◆ **Task description**: Copy all of the material below line for line, omitting the pictures.

[Stored data entries]
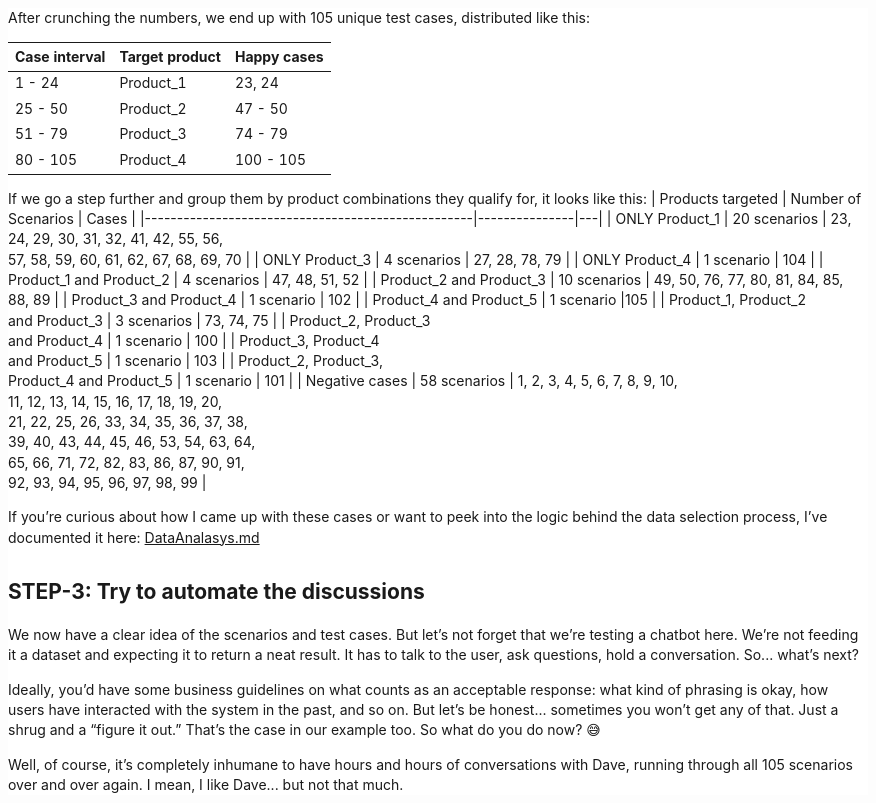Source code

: After crunching the numbers, we end up with 105 unique test cases, distributed like this:

| Case interval | Target product | Happy cases |
|---------------|----------------|-------------|
| 1 - 24        | Product_1      | 23, 24      |
| 25 - 50       | Product_2      | 47 - 50     |
| 51 - 79       | Product_3      | 74 - 79     |
| 80 - 105      | Product_4      | 100 - 105   |


If we go a step further and group them by product combinations they qualify for, it looks like this:
| Products targeted                                 | Number of Scenarios | Cases |
|---------------------------------------------------|---------------|---|
| ONLY Product_1                                    | 20 scenarios  | 23, 24, 29, 30, 31, 32, 41, 42, 55, 56, <br>57, 58, 59, 60, 61, 62, 67, 68, 69, 70	|
| ONLY Product_3                                    | 4 scenarios	| 27, 28, 78, 79 |
| ONLY Product_4                                    | 1 scenario    | 104 |
| Product_1 and Product_2                           | 4 scenarios   | 47, 48, 51, 52 |
| Product_2 and Product_3                           | 10 scenarios  | 49, 50, 76, 77, 80, 81, 84, 85, 88, 89 |
| Product_3 and Product_4                           | 1 scenario    | 102 |
| Product_4 and Product_5                           | 1 scenario    |105 |
| Product_1, Product_2 <br>and Product_3            | 3 scenarios   | 73, 74, 75 |
| Product_2, Product_3 <br>and Product_4            | 1 scenario    | 100 |
| Product_3, Product_4 <br>and Product_5            | 1 scenario    | 103 |
| Product_2, Product_3, <br>Product_4 and Product_5 | 1 scenario    | 101 |
| Negative cases                                    | 58 scenarios  |  1,	 2,	 3,	 4,	 5,	 6,	 7,	 8,	 9,	 10, <br>11, 12, 13, 14, 15, 16, 17, 18, 19, 20, <br>21, 22, 25, 26, 33, 34, 35, 36, 37, 38, <br>39, 40, 43, 44, 45, 46, 53, 54, 63, 64, <br>65, 66, 71, 72, 82, 83, 86, 87, 90, 91, <br>92, 93, 94, 95, 96, 97, 98, 99	 |

If you’re curious about how I came up with these cases or want to peek into the logic behind the data selection process, I’ve documented it here: [DataAnalasys.md](/DataAnalasys.md)


## STEP-3: Try to automate the discussions
We now have a clear idea of the scenarios and test cases. But let’s not forget that we’re testing a chatbot here. We’re not feeding it a dataset and expecting it to return a neat result. It has to talk to the user, ask questions, hold a conversation. So... what’s next?

Ideally, you’d have some business guidelines on what counts as an acceptable response: what kind of phrasing is okay, how users have interacted with the system in the past, and so on. But let’s be honest... sometimes you won’t get any of that. Just a shrug and a “figure it out.” That’s the case in our example too. So what do you do now? 😅

Well, of course, it’s completely inhumane to have hours and hours of conversations with Dave, running through all 105 scenarios over and over again. I mean, I like Dave... but not that much.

◆ **Exercise response**:
Source code

: After crunching the numbers, we end up with 105 unique test cases, distributed like this:

| Case interval | Target product | Happy cases |
|---------------|----------------|-------------|
| 1 - 24        | Product_1      | 23, 24      |
| 25 - 50       | Product_2      | 47 - 50     |
| 51 - 79       | Product_3      | 74 - 79     |
| 80 - 105      | Product_4      | 100 - 105   |


If we go a step further and group them by product combinations they qualify for, it looks like this:
| Products targeted                                 | Number of Scenarios | Cases |
|---------------------------------------------------|---------------|---|
| ONLY Product_1                                    | 20 scenarios  | 23, 24, 29, 30, 31, 32, 41, 42, 55, 56, <br>57, 58, 59, 60, 61, 62, 67, 68, 69, 70	|
| ONLY Product_3                                    | 4 scenarios	| 27, 28, 78, 79 |
| ONLY Product_4                                    | 1 scenario    | 104 |
| Product_1 and Product_2                           | 4 scenarios   | 47, 48, 51, 52 |
| Product_2 and Product_3                           | 10 scenarios  | 49, 50, 76, 77, 80, 81, 84, 85, 88, 89 |
| Product_3 and Product_4                           | 1 scenario    | 102 |
| Product_4 and Product_5                           | 1 scenario    |105 |
| Product_1, Product_2 <br>and Product_3            | 3 scenarios   | 73, 74, 75 |
| Product_2, Product_3 <br>and Product_4            | 1 scenario    | 100 |
| Product_3, Product_4 <br>and Product_5            | 1 scenario    | 103 |
| Product_2, Product_3, <br>Product_4 and Product_5 | 1 scenario    | 101 |
| Negative cases                                    | 58 scenarios  |  1,	 2,	 3,	 4,	 5,	 6,	 7,	 8,	 9,	 10, <br>11, 12, 13, 14, 15, 16, 17, 18, 19, 20, <br>21, 22, 25, 26, 33, 34, 35, 36, 37, 38, <br>39, 40, 43, 44, 45, 46, 53, 54, 63, 64, <br>65, 66, 71, 72, 82, 83, 86, 87, 90, 91, <br>92, 93, 94, 95, 96, 97, 98, 99	 |

If you’re curious about how I came up with these cases or want to peek into the logic behind the data selection process, I’ve documented it here: [DataAnalasys.md](/DataAnalasys.md)


## STEP-3: Try to automate the discussions
We now have a clear idea of the scenarios and test cases. But let’s not forget that we’re testing a chatbot here. We’re not feeding it a dataset and expecting it to return a neat result. It has to talk to the user, ask questions, hold a conversation. So... what’s next?

Ideally, you’d have some business guidelines on what counts as an acceptable response: what kind of phrasing is okay, how users have interacted with the system in the past, and so on. But let’s be honest... sometimes you won’t get any of that. Just a shrug and a “figure it out.” That’s the case in our example too. So what do you do now? 😅

Well, of course, it’s completely inhumane to have hours and hours of conversations with Dave, running through all 105 scenarios over and over again. I mean, I like Dave... but not that much.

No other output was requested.